A dolphin jumped above the surface of the water. It reached an attitude of 3.5 m above the surface of the water, and then dove 10 m below the surface of the water it went from its highest point above the water to its lowest depth and 12.5 seconds, interpret the quotient to describe the average rate of change in the Dolphins position give your answer to the nearest, hundredth
To find the average rate of change in the dolphin's position, we need to calculate the change in position divided by the change in time.
The change in position is the sum of the distance above and below the water's surface, which is 3.5 m (above) + 10 m (below) = 13.5 m.
The change in time is 12.5 seconds.
Now we can calculate the average rate of change:
Average rate of change = change in position / change in time
Average rate of change = 13.5 m / 12.5 s = 1.08 m/s.
Therefore, the average rate of change in the dolphin's position is approximately 1.08 m/s.
To find the average rate of change in the dolphin's position, we can use the formula for average rate of change:
Average Rate of Change = (Change in Position) / (Change in Time)

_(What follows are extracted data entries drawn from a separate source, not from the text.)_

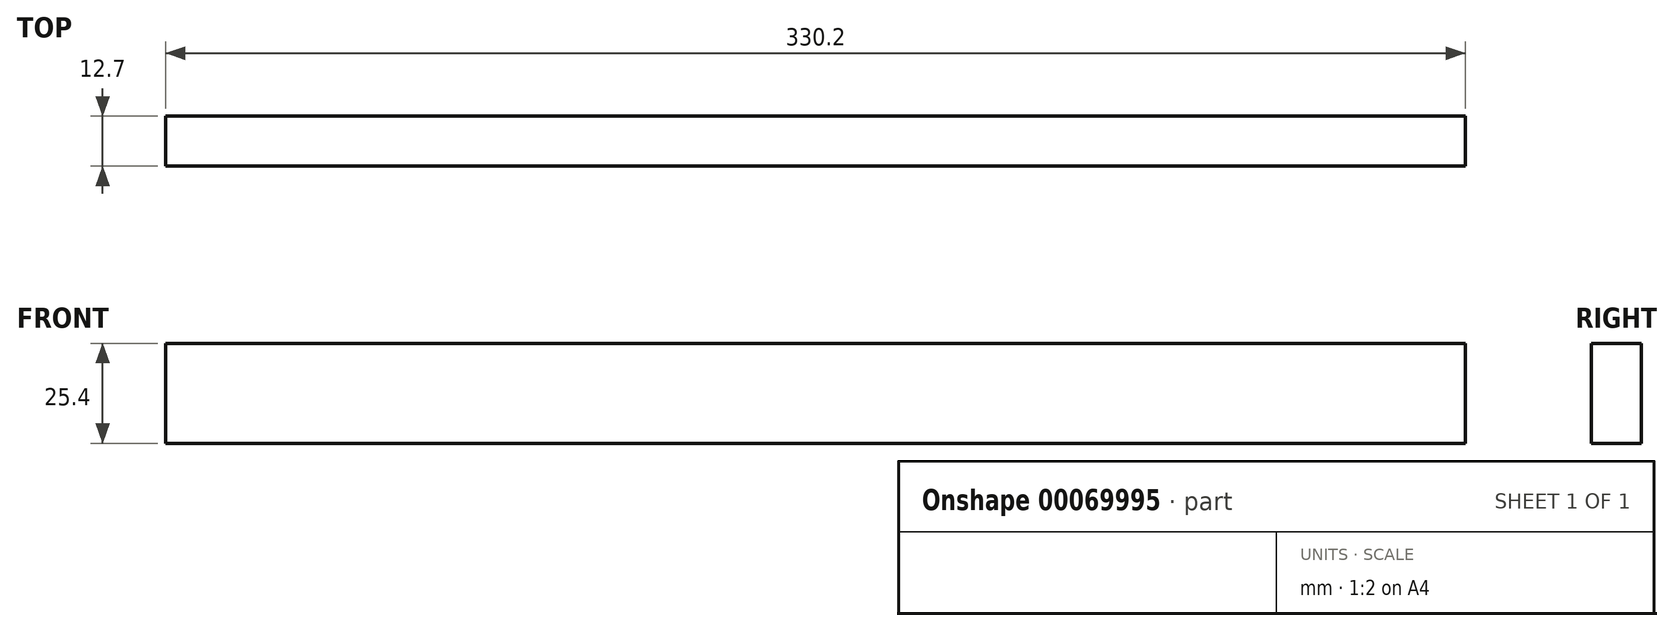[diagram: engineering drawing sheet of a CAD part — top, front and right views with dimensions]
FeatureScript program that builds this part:
annotation { "Feature Type Name" : "Feature", "Feature Type Description" : "" }
export const myFeature = defineFeature(function(context is Context, id is Id, definition is map)
    precondition{}
    {
        {
            var Q0;
            Q0=qCreatedBy(makeId("Front.planeOp"),FACE);
            var sketch = newSketch(context, id + "F0", { "sketchPlane" : qUnion([Q0])});
            skLineSegment(sketch, "E0.rect.bottom", {"start": v(165.1, 12.7) * mm, "end": v(-165.1, 12.7) * mm});
            skLineSegment(sketch, "E0.rect.top", {"start": v(165.1, -12.7) * mm, "end": v(-165.1, -12.7) * mm});
            skLineSegment(sketch, "E0.rect.left", {"start": v(165.1, 12.7) * mm, "end": v(165.1, -12.7) * mm});
            skLineSegment(sketch, "E0.rect.right", {"start": v(-165.1, 12.7) * mm, "end": v(-165.1, -12.7) * mm});
            skPoint(sketch, "E0.rect.middle", {"position": v(0, 0) * mm});
            skLineSegment(sketch, "E1", {"start": v(0, 12.7) * mm, "end": v(0, -12.7) * mm, "construction": true});
            skSolve(sketch);
        }
        {
            var Q0;
            Q0=makeQuery(id+"F0.imprint","IMPRINT",FACE,{"disambiguationData":[TD([[makeQuery(id+"F0.imprint","IMPRINT",EDGE,{"derivedFrom":sQuery(id+"F0.wireOp",EDGE,"abd1e121-c28f-4105-937f-708772ba65bf.bottom")}),1.0]])]});
            var Q1;
            {var subQ3=sQuery(id+"F0.wireOp",EDGE,"E0.rect.bottom");Q1=makeQuery(id+"F0.imprint","IMPRINT",FACE,{"disambiguationData":[TD([[makeQuery(id+"F0.imprint","IMPRINT",EDGE,{"derivedFrom":subQ3}),1.0]])]});}
            var Q2;
            Q2=makeQuery(id+"F0.imprint","IMPRINT",FACE,{"disambiguationData":[TD([[makeQuery(id+"F0.imprint","IMPRINT",EDGE,{"derivedFrom":sQuery(id+"F0.wireOp",EDGE,"98e05f21-933e-4f51-9880-0251b27cb64b0.MirrorCS")}),-1.0]])]});
            extrude(context, id + "F1", {"entities" : qUnion([Q0, Q1, Q2]), "depth" : 12.7 * mm});
        }
    });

In this case, the change in position is the total distance traveled by the dolphin, which is the sum of its highest point above the water (3.5 m) and its lowest depth below the surface (10 m):
Change in Position = 3.5 m + 10 m
= 13.5 m
The change in time is given as 12.5 seconds.
Average Rate of Change = 13.5 m / 12.5 s
= 1.08 m/s
Therefore, the average rate of change in the dolphin's position is approximately 1.08 meters per second.
To find the average rate of change in the dolphin's position, we need to determine the change in position (vertical distance) divided by the change in time.
In this case, the dolphin went from a height of 3.5 m above the water to a depth of 10 m below the water. So, the change in position is 3.5 m + 10 m = 13.5 m.
The dolphin took 12.5 seconds to move from its highest point above the water to its lowest depth. Thus, the change in time is 12.5 seconds.
To calculate the average rate of change, we will divide the change in position by the change in time:
Average rate of change = change in position / change in time
Average rate of change = 13.5 m / 12.5 sec
To express the average rate of change to the nearest hundredth, we can divide 13.5 by 12.5:
Average rate of change ≈ 1.08 m/sec
Therefore, the average rate of change in the dolphin's position is approximately 1.08 m/sec.